How can I detect the NULL line?
Jerry -
Search in Regular Expression mode for
^$
.Wait… what does this mean?:
no CR\LF
If you don’t have that, you don’t have a “line”, so…
-
@Jerry-Goedert said in Find NULL Lines with RegEx:
contain a NULL line, no spaces, no CR\LF, no tab, just nothing.
Can you turn on “show all characters” which is under the View, then “Show Symbol” menu item.
I would think it should look like this:
By turning on this feature you should see that the “NULL” line (as you describe it) actually is a line, just with no characters on it. So it has a CR/LF combination.

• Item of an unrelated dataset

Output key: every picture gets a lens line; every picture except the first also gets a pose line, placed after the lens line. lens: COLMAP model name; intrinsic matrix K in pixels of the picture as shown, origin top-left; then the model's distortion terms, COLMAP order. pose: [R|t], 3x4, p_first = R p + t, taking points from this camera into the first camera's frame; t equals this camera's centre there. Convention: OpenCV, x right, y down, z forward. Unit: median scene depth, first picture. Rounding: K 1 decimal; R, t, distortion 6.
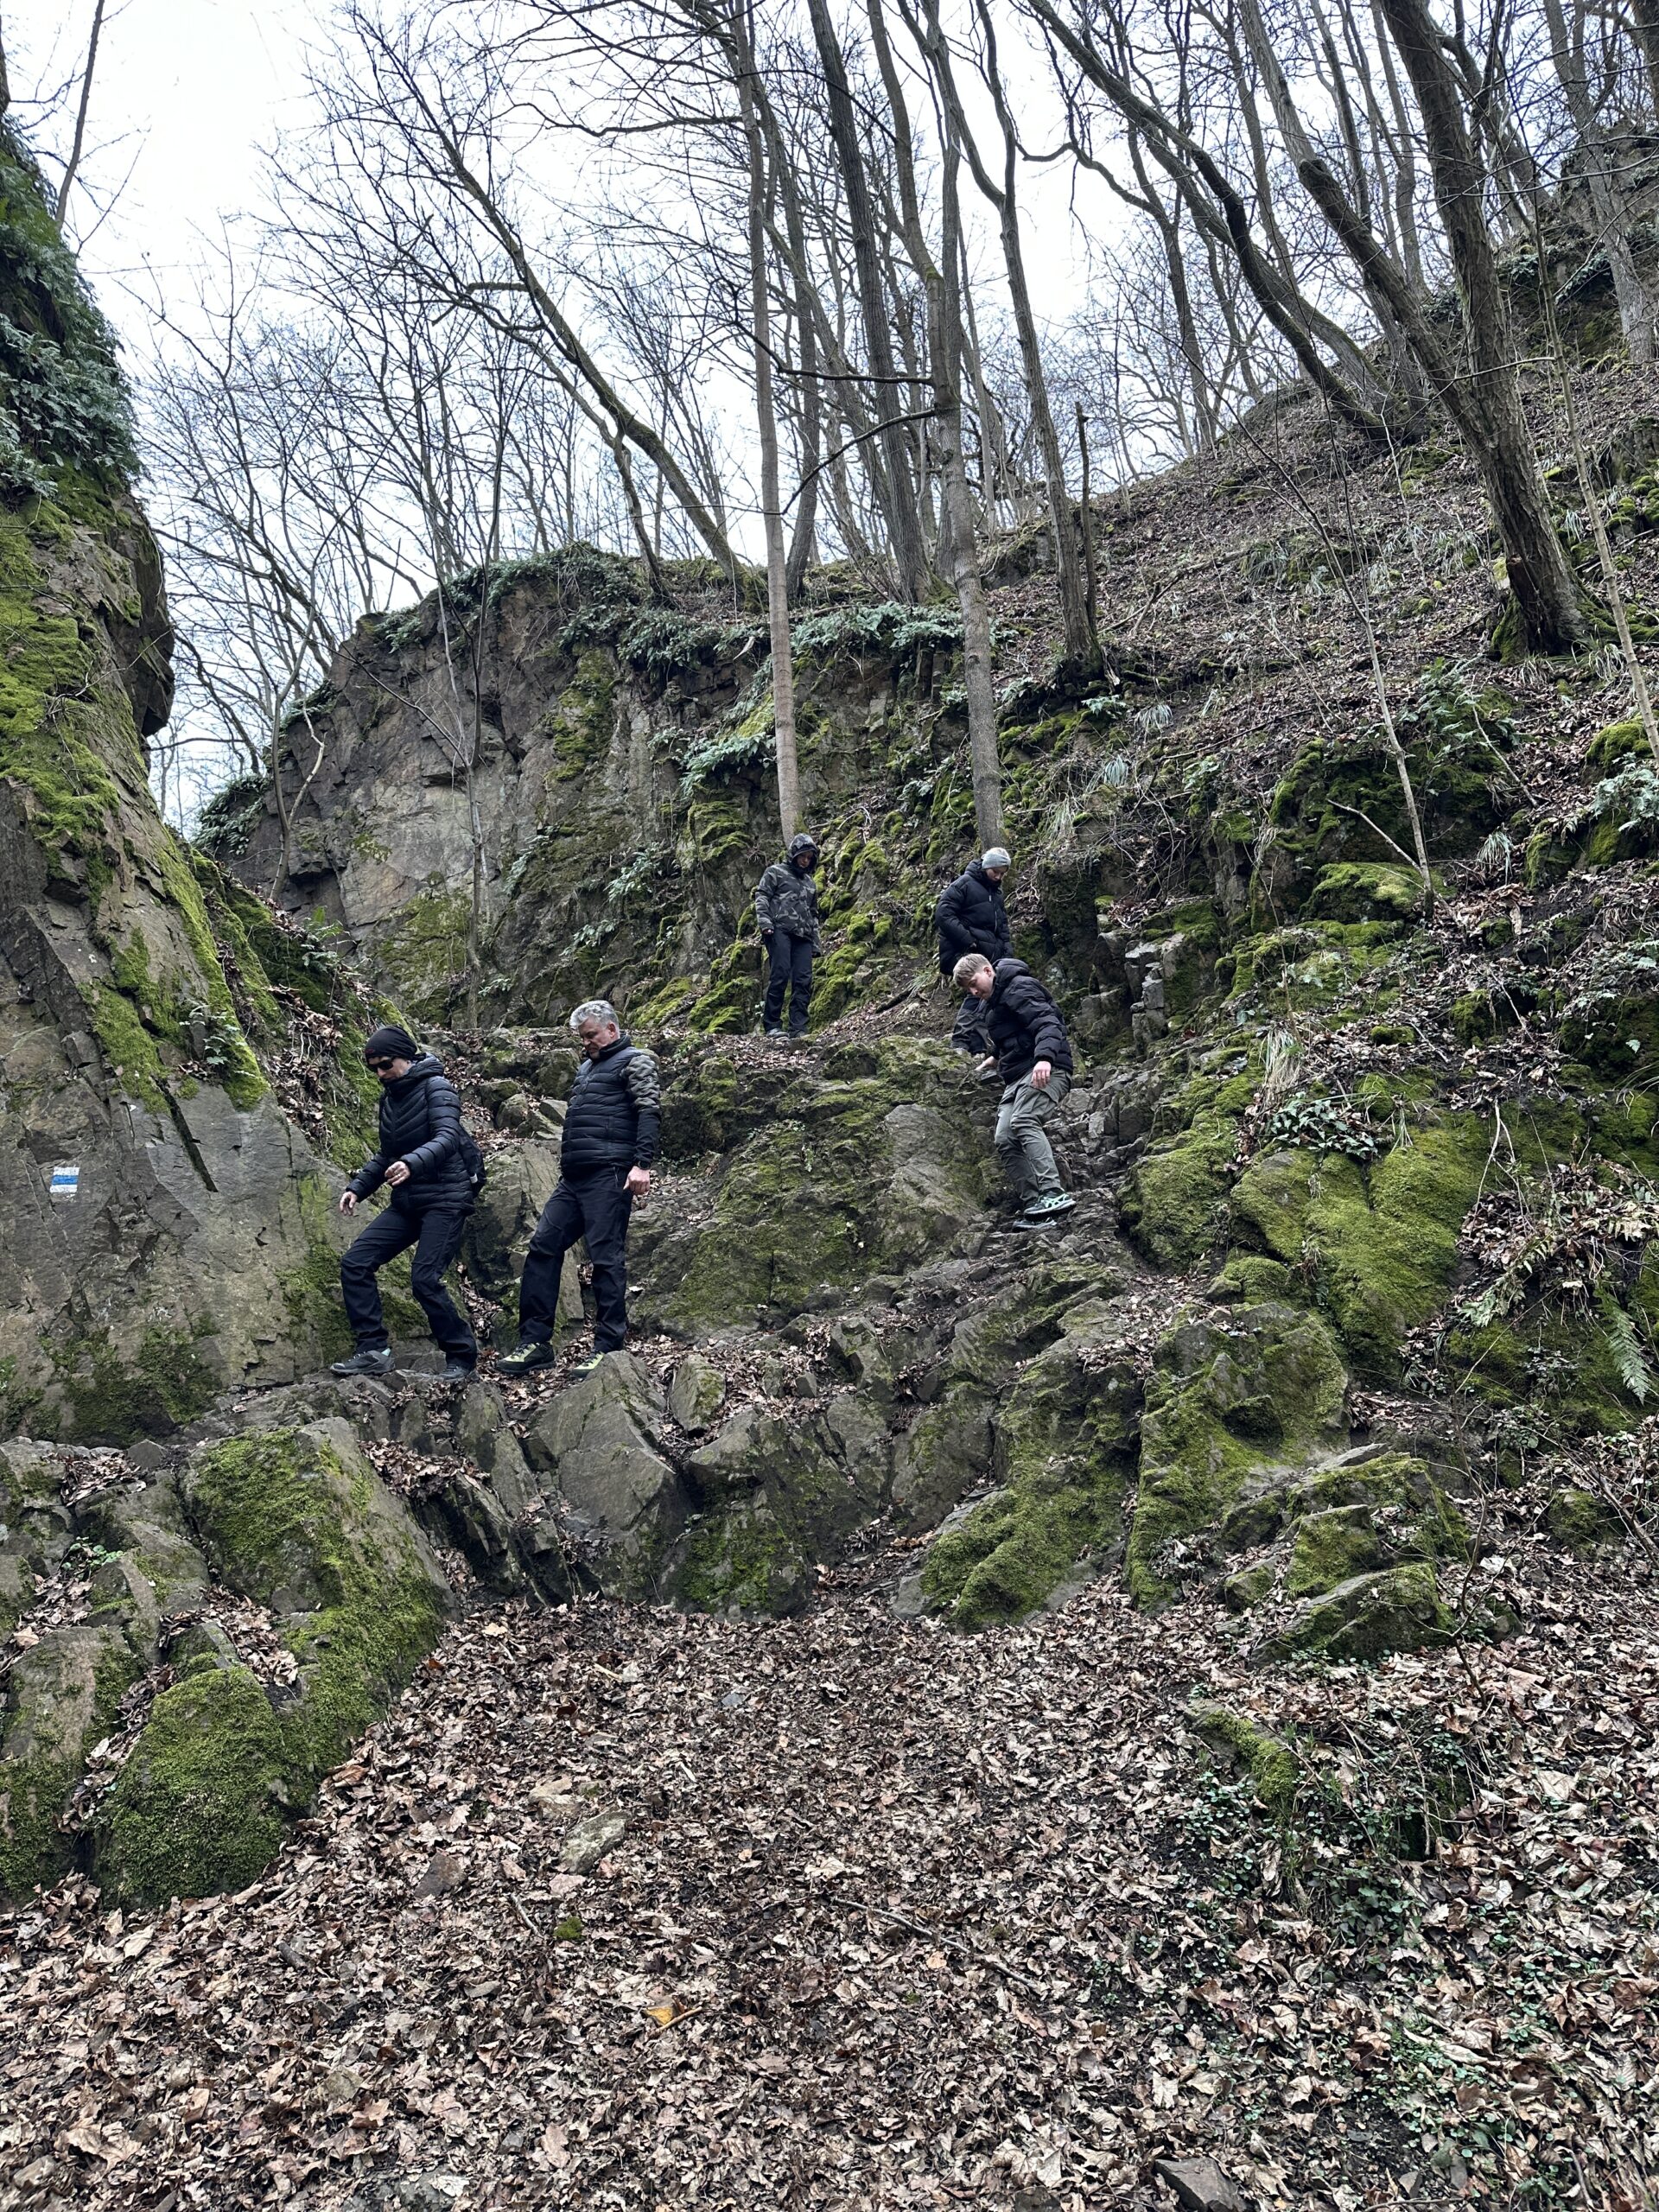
lens RADIAL K [[1543.1, 0, 809.2], [0, 1543.1, 1076.9], [0, 0, 1]] dist [0.063169, -0.067249]
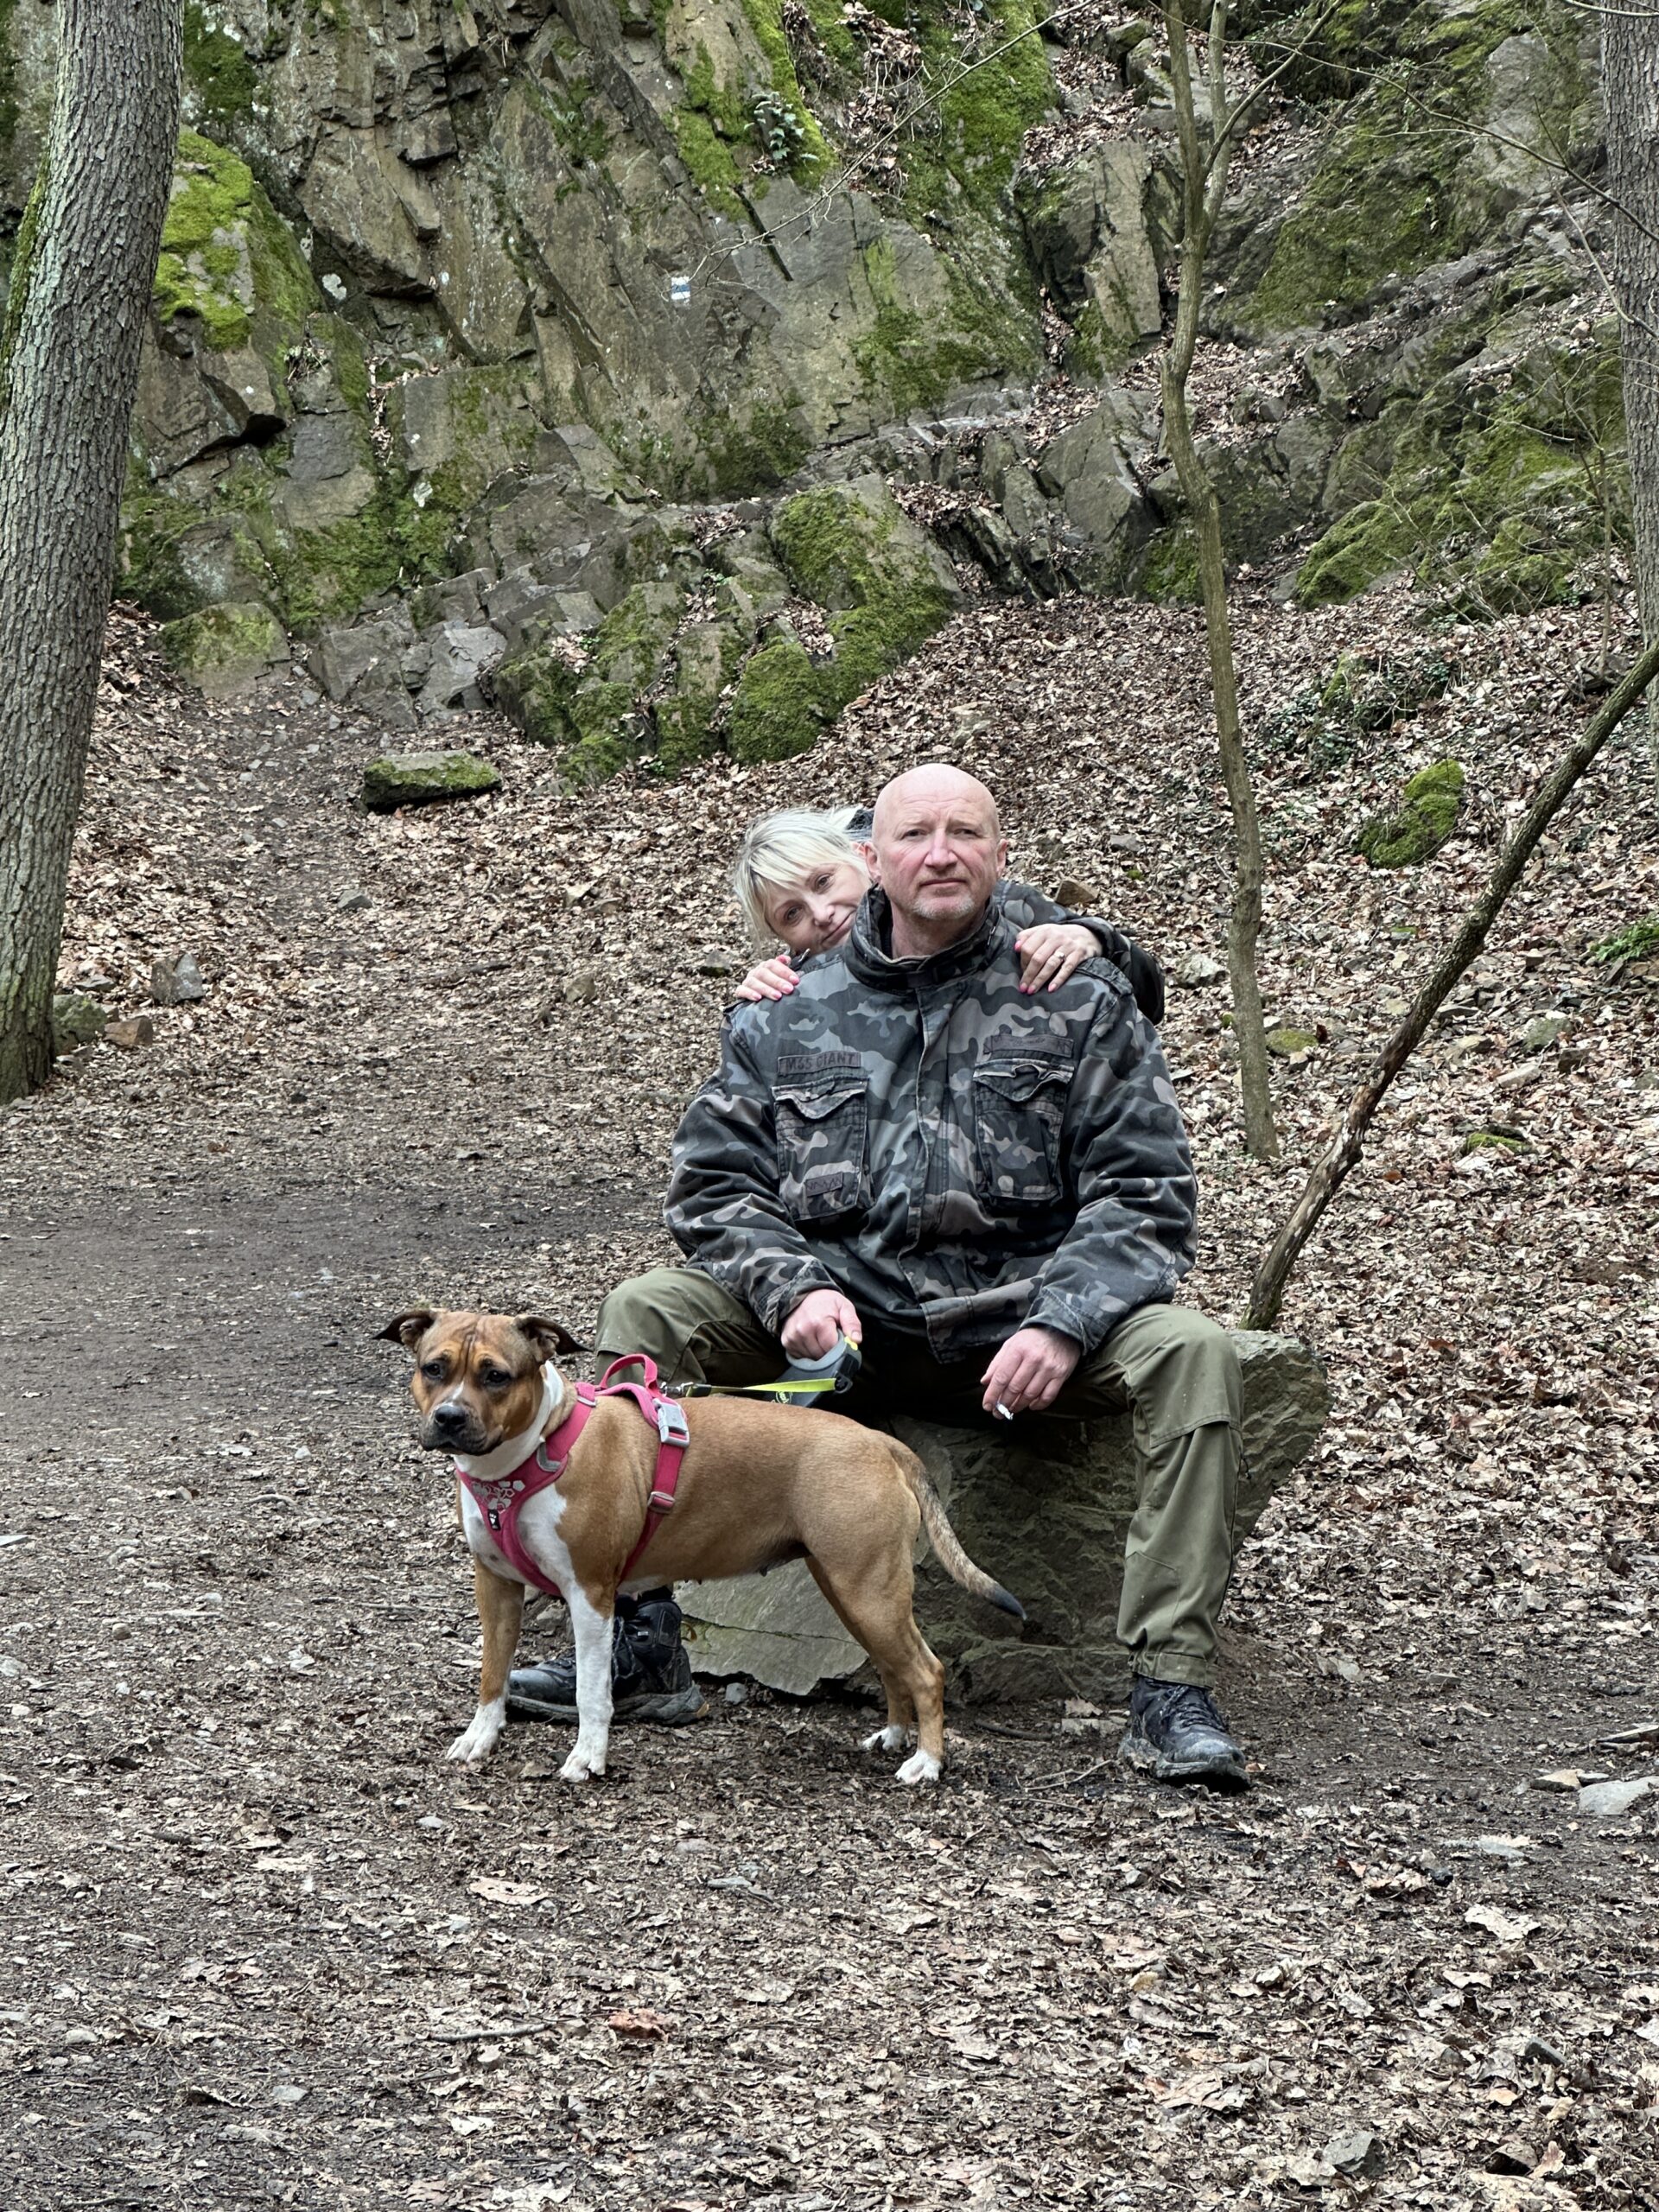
lens RADIAL K [[5211.1, 0, 833.3], [0, 5211.1, 1105.4], [0, 0, 1]] dist [0.183874, 0.000000]
pose [[0.860072, 0.017885, -0.509860, 1.946649], [0.198006, 0.909342, 0.365910, -0.928449], [0.470181, -0.415665, 0.778558, -2.716229]]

If your’s doesn’t look like this after turning on that feature, show us a screen print like I did.
Terry
PS if it’s a line, then it WILL have a line number
-
A
NULL
character can be matched by searching the code pointU+0000
.- Ctrl + F
- Find what: \x{0000} [^1]
- Search Mode: Regular Expression
- Click :“Find All in Current Document” [^2]

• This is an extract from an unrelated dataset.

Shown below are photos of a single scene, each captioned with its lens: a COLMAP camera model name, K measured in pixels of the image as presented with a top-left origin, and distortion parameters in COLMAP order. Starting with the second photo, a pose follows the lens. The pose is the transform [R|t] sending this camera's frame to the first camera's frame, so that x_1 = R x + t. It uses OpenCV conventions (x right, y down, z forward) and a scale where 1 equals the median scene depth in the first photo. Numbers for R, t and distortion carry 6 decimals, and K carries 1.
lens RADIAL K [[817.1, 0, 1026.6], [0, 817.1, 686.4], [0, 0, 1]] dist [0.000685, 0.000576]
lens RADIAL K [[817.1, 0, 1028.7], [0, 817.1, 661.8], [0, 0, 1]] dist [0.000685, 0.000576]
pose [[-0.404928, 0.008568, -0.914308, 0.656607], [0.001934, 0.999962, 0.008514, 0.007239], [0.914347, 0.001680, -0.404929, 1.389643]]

You can recreate the sample text shown above using python(3):
import re data = """ Birth Date 1 Jan 1947 Event Type: Residence Household Identifier 963991122 """ text_with_nulls = bytes(re.sub(r'\s', '\x00', data), 'ascii') with open('text_with_nulls.txt', 'wb') as file: file.write(text_with_nulls)
I’m guessing the file that @Jerry-Goedert described was generated by a government database using some ancient 7-bit collation. Empty record fields containing
NULL
in the database are probably showing up as single-byte character strings:"\0"
.
[^1]: The Boost regex engine supports this syntax
[^2]: Since there’s only one true “line” in the text shown above, you have to de-select the one result per line option to exactly reproduce my example:- Setting
- Preferences
- Searching
- Uncheck “Search result Window: show only one entry per found line”
-
I think your guess as to the OP’s data may have hit the nail squarely on the head.
It would have been abundantly clear earlier if the OP had posted a screenshot of what he was working with.